INFORMATION GIVEN:
━━━━━━

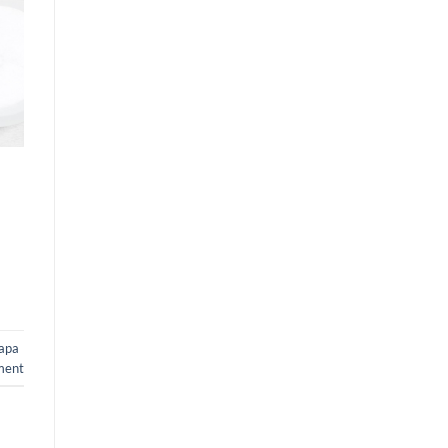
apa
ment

━━━━━━

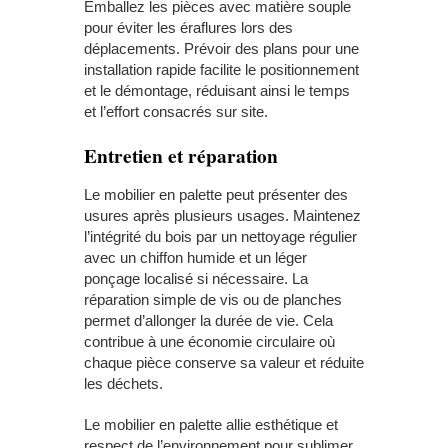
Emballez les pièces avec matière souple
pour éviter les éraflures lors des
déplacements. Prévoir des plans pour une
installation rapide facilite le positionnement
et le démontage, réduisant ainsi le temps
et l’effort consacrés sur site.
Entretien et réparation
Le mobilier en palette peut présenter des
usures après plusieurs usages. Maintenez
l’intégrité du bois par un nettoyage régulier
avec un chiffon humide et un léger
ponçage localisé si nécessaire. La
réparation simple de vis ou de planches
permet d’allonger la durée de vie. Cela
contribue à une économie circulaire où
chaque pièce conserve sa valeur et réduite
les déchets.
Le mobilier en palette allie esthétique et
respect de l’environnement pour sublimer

━━━━━━

ASSIGNMENT: What you give back should be exactly the lines of the data above from the line with "permet d’allonger la durée de vie. Cela" through the line with "respect de l’environnement pour sublimer", both of those included, and nothing more.

FINAL ANSWER:
permet d’allonger la durée de vie. Cela
contribue à une économie circulaire où
chaque pièce conserve sa valeur et réduite
les déchets.
Le mobilier en palette allie esthétique et
respect de l’environnement pour sublimer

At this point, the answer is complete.